Patterson was born in Partick, Lanarkshire, Scotland on January 2, 1860. He was one of three sons born to John Murdoch Paterson of Rutherglen, and Margaret (Purdon) Paterson of Partick. He attended the Glasgow common school, and worked as a ship joiner at Barclay Curle & Company (founded in 1818) in Whiteinch, Scotland. He was later employed in the Anchor Line Shipyards (founded in 1856) in Partick. After his arrival in Canada, he added a second "t" to the spelling of his last name which changed it from "Paterson" to "Patterson". On February 7, 1891 in Victoria, British Columbia, he married Frances Mabel Webb, a granddaughter of Thomas Webb, founder of Thomas Webb & Sons makers of fine English glass. Together, Dugald and Frances Patterson raised seven children.

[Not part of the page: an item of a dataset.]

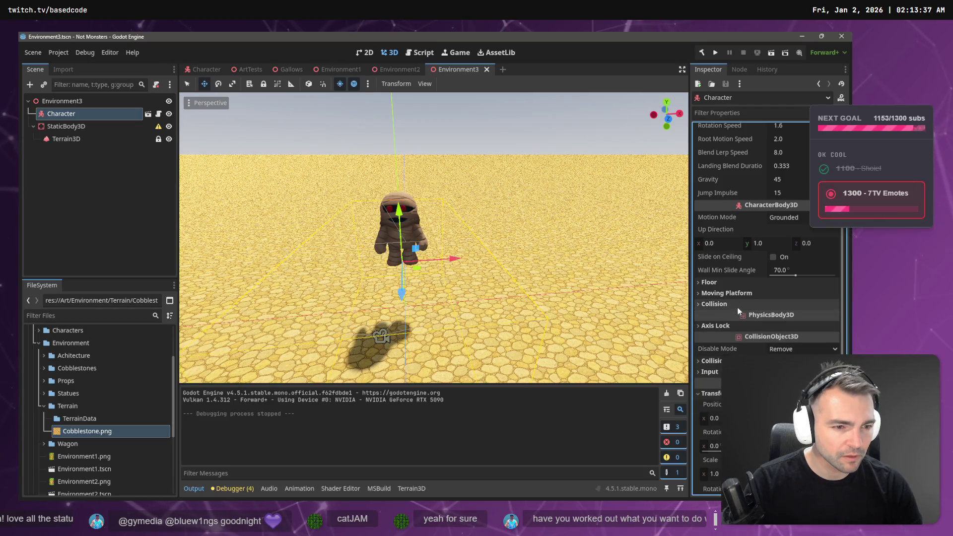
click(64, 127)
click(67, 140)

In 1915, during World War I, Patterson accepted a commission by the British government to travel overseas to supervise a group of Canadians in the construction of submarines for the Royal Navy on the River Clyde near Glasgow, Scotland. It was here that he sustained an injury which left him in a wheelchair for the rest of his life. Upon his return home, he remained active in both municipal affairs and the arts. He developed a plan that would preserve ravines as parks in Burnaby, and he published a book of poetry prior to his death in Vancouver in 1931. The family home, known today as Dugald and Frances Patterson House, has been a heritage landmark in Burnaby since 1994, and is listed on the "Canada's Historic Places" website. Other notable Patterson family members include William Harold Patterson, a son who was a First World War veteran and captain in the Canadian Army, and Doreen Patterson Reitsma, a Canadian naval pioneer who was a granddaughter of Dugald Campbell Patterson.